===== Supplied information =====

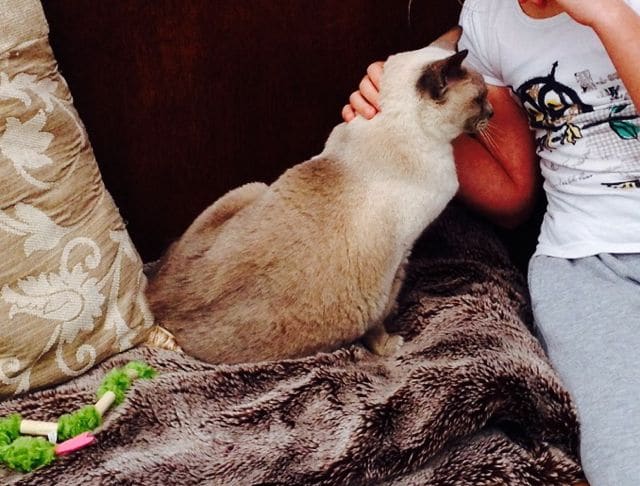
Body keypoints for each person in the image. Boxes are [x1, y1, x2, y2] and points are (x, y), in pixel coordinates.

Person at [342, 0, 640, 484]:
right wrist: (408, 115)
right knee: (625, 458)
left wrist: (609, 16)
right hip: (585, 263)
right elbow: (512, 196)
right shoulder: (488, 20)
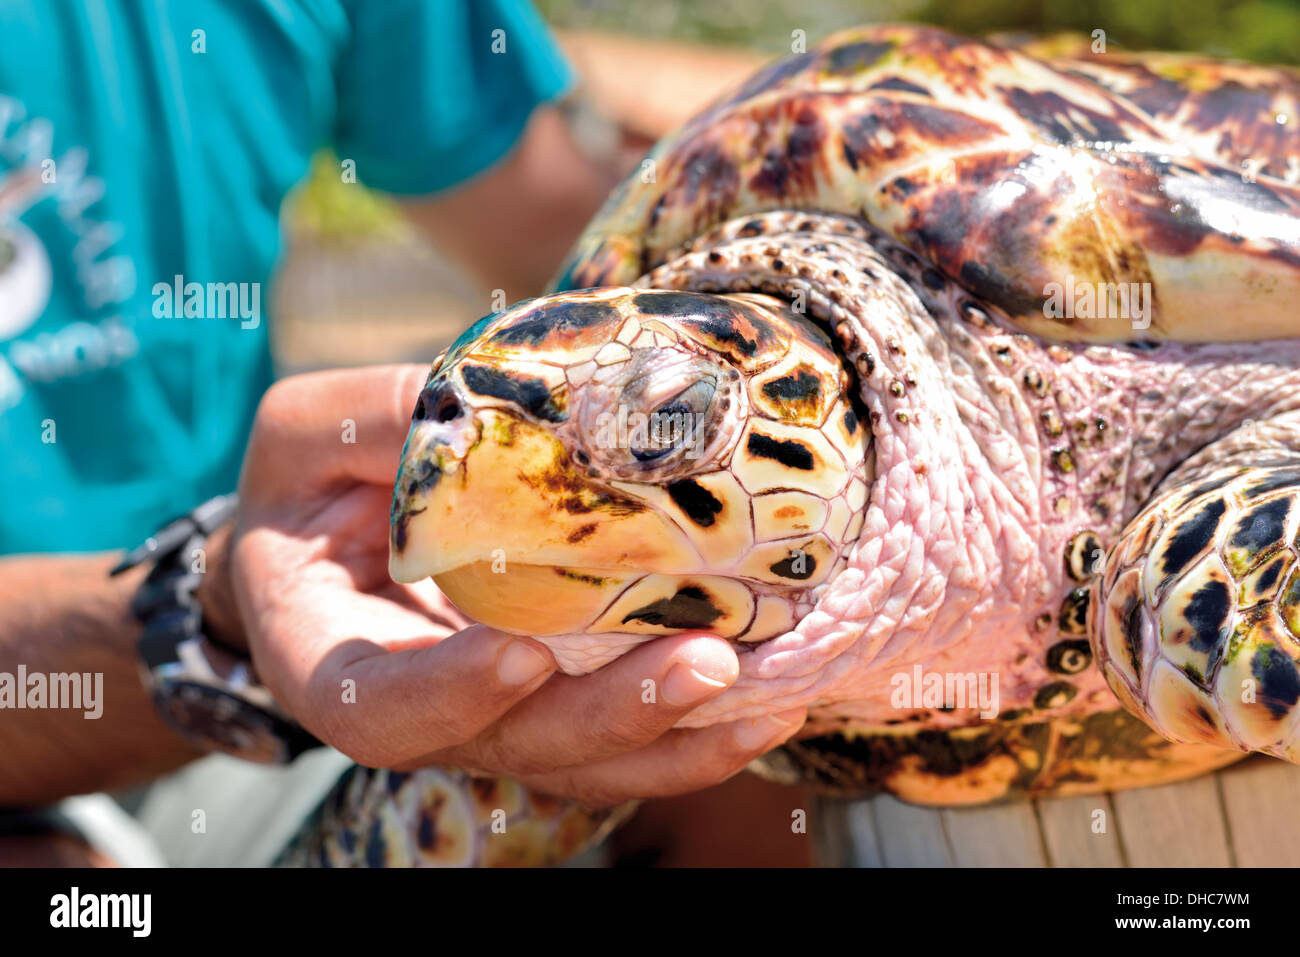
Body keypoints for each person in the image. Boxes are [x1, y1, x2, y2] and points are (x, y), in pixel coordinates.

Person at [0, 0, 801, 865]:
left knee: (750, 721)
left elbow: (586, 221)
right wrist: (213, 611)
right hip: (151, 663)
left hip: (250, 691)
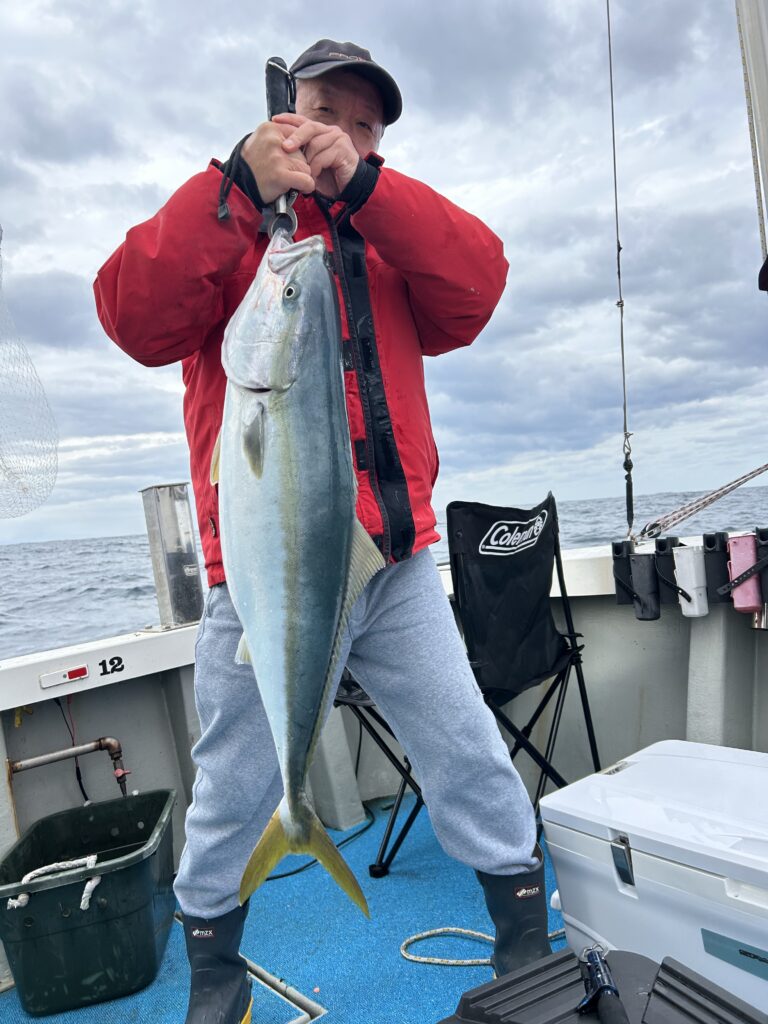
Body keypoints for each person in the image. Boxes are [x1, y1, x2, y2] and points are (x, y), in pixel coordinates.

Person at [94, 38, 550, 1024]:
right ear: (282, 116)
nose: (342, 133)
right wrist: (233, 189)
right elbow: (132, 318)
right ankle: (216, 972)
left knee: (466, 747)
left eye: (365, 123)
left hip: (392, 564)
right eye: (324, 112)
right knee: (233, 782)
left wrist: (371, 190)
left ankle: (523, 937)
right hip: (263, 575)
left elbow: (476, 288)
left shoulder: (390, 234)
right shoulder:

=====

→ Exercise prompt
Beginning with the line that contains "left wrist: (371, 190)", return every line through the end of the data above, exactly as written.

→ Response to the exercise
left wrist: (371, 190)
left ankle: (523, 937)
right hip: (263, 575)
left elbow: (476, 288)
left shoulder: (390, 234)
right shoulder:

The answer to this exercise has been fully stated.